Yargıtay 3. Hukuk Dairesinin 2017/8818 Esas 2019/5342 Karar sayılı 12.06.2019 tarihli kararında, “TBK’nın 352/1. maddesi gereğince ancak konut ve çatılı iş yerleri kiralarında yazılı tahliye taahhüdüne dayalı olarak tahliye davası açılabilir. Genel hükümlere tabi olan taşınmazlar için ise tahliye nedeni olarak tahliye taahhüdü iddiasına dayanılamaz.” Denilerek, tahliye taahhüdünün yalnızca konut ve çatılı işyeri kiraları bakımından düzenlenebileceği, genel hükümlere tâbi kira sözleşmelerinde uygulanamayacağı belirtilmektedir.
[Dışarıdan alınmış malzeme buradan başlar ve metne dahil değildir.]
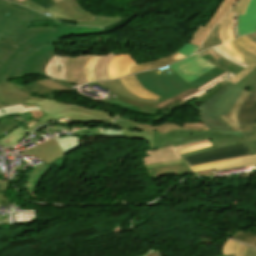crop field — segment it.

Yargıtay 6. Hukuk Dairesi 2008/13337 Esas 2008/1608 Karar sayılı 18.02.2008 tarihli kararında, “Taahhüdün tanzim ve tahliye tarihleri kısmının boş olarak düzenlenip davacıya verilmiş olduğu kabul edilse bile, kiracı davalı bu şekildeki boşa imza atmakla davacıya doldurma yetkisi vermiş olduğundan bunun sonucuna katlanmak zorundadır. Bu bakımdan tanzim ve taahhüt tarihlerinin sonradan doldurulmuş olmasının sonuca etkisi bulunmamaktadır. Kaldı ki, davalı taahhüdün taşınmazda kiracı iken ve yenilenen sözleşme ile birlikte verildiğini savunduğundan, artık taahhüdün baskı altında alındığından söz edilemez.” Şeklinde hüküm tesis edilmiştir.